First, on the idea of choosing a big active space:
All of quantum chemistry is about convergence. We can’t practically choose an infinite basis set or all the excitations, so we have to instead find a way to get the relative energies “about right” with a finite basis and only some excitations. This means we have to balance our treatment of static and dynamic correlation. If we pick an active space that’s too big, we start treating dynamic correlation when we meant to just treat our static correlation. We’ll get some correlation “too soon” compared to in a balanced treatment, and our comparisons will be off. So if you want to do a more sophisticated multireference treatment after your CASSCF, there is such a thing as an active space that’s too large!
That brings me to the next point. CASSCF is a multireference method, but it’s the multireference version of Hartree-Fock. Just like Hartree-Fock is a good starting point for CI or coupled cluster methods but not something you’d trust quantitatively, CASSCF is a good starting point for MRCI, CASPT2, or one of the many multireference coupled clusters out there, but not something you should trust quantitatively.
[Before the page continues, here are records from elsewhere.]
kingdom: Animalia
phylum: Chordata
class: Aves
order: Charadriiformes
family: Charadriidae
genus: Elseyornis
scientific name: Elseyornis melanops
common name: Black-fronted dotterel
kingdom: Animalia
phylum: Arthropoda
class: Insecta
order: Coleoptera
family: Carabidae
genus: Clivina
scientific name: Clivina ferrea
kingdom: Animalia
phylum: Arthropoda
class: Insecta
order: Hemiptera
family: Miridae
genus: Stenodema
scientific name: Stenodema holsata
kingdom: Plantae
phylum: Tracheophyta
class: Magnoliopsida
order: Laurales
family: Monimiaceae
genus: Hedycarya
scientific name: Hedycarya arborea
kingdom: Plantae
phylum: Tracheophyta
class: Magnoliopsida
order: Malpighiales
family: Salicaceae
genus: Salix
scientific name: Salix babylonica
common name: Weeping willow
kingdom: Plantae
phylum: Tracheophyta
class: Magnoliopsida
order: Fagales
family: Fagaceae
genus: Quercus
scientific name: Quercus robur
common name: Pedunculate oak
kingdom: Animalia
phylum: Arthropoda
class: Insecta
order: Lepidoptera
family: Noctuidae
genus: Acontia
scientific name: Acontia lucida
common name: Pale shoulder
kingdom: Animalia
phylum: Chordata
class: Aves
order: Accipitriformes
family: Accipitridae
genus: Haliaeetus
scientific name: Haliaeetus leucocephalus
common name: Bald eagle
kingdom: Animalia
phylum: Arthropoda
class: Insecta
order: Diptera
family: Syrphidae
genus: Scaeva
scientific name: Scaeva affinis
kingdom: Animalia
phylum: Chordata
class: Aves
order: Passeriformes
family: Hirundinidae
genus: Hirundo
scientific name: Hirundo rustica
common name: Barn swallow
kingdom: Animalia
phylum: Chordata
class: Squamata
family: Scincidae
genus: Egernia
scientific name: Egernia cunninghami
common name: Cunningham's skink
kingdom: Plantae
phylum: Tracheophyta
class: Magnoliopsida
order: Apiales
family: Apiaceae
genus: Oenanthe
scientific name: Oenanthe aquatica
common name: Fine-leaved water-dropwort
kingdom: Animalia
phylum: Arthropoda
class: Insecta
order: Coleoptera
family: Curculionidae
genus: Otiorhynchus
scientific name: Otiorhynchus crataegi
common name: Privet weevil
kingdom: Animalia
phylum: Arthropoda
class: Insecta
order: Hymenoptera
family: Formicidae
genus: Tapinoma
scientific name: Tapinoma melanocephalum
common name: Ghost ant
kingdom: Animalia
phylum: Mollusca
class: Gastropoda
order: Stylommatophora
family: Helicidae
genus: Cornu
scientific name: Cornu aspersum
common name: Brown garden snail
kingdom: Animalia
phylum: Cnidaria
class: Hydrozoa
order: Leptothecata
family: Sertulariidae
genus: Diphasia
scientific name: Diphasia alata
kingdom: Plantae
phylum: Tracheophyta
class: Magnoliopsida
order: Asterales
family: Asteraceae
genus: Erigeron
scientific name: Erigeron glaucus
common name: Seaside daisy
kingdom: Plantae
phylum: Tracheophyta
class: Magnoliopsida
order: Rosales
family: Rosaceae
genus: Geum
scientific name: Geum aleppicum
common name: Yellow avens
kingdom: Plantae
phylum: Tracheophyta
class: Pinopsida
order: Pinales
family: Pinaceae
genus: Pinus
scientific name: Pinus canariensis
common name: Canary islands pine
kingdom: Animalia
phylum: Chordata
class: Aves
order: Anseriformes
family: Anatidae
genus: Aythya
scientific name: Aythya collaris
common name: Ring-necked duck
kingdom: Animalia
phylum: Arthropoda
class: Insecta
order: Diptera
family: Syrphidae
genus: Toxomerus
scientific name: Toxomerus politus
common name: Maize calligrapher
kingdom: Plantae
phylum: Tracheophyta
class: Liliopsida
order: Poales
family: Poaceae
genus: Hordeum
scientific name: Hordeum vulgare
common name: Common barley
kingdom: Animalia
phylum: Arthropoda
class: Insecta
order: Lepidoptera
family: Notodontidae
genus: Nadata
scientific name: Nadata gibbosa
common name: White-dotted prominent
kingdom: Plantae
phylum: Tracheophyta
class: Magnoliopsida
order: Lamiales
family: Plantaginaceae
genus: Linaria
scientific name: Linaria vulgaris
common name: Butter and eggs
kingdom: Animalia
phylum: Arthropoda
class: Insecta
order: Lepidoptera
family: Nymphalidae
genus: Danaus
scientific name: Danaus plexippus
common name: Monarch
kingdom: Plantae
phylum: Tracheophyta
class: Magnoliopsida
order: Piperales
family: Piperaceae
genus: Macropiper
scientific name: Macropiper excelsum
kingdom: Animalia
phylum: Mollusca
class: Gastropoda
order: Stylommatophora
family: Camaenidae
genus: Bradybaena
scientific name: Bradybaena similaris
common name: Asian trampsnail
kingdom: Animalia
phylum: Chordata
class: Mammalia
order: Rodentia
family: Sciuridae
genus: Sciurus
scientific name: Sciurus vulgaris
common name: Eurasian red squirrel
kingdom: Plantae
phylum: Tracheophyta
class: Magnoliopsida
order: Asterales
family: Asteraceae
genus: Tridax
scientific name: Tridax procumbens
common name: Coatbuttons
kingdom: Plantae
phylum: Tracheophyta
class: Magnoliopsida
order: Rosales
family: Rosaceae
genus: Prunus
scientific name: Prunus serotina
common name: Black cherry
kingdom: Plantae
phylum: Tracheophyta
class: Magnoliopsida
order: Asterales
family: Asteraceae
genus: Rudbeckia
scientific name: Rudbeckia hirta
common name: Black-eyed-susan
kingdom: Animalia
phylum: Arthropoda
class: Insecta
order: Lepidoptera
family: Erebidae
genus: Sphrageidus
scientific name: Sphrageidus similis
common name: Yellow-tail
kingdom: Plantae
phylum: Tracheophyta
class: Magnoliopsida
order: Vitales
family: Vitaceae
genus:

Now for your system, you could use a multireference method, but you also have the option of just going out to high excitation levels. A “multireference problem” can still be captured by single reference methods, but it takes longer than normal to converge. I imagine that by the time you get to CCSDT(Q), you’ll pretty much have your answer. After all, you only have six electrons, and two of those don’t want to leave the core. You can check by looking at how the relative energy changes as you change the correlation level. I’ll warn you that Psi4 can’t do CCSDT(Q). You’d need MRCC or CFOUR for that. However, Psi4 interfaces with both of those, and they’re both free.
If you want to use a post-CASSCF multireference method in Psi4, you can either use Mk-MRCC or something in the Forte plugin. I’m not familiar with Forte, but the manual for that is here.
Good luck!